_CONSEGNA_
Modifica le righe riportate qui sotto sostituendo "все новости" con "все материалы" e lasciando invariato tutto il resto. Nella risposta ometti le immagini.

_RIGHE FORNITE_
□ □ □ □ □ □ □

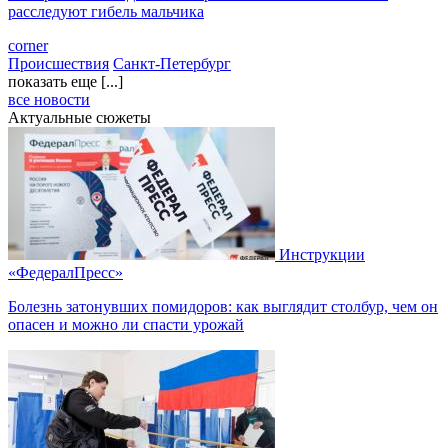
расследуют гибель мальчика
corner
Происшествия
Санкт-Петербург
показать еще [...]
все новости
Актуальные сюжеты
Инструкции
«ФедералПресс»
Болезнь затонувших помидоров: как выглядит столбур, чем он
опасен и можно ли спасти урожай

□ □ □ □ □ □ □

_RISPOSTA_
расследуют гибель мальчика
corner
Происшествия
Санкт-Петербург
показать еще [...]
все материалы
Актуальные сюжеты
Инструкции
«ФедералПресс»
Болезнь затонувших помидоров: как выглядит столбур, чем он
опасен и можно ли спасти урожай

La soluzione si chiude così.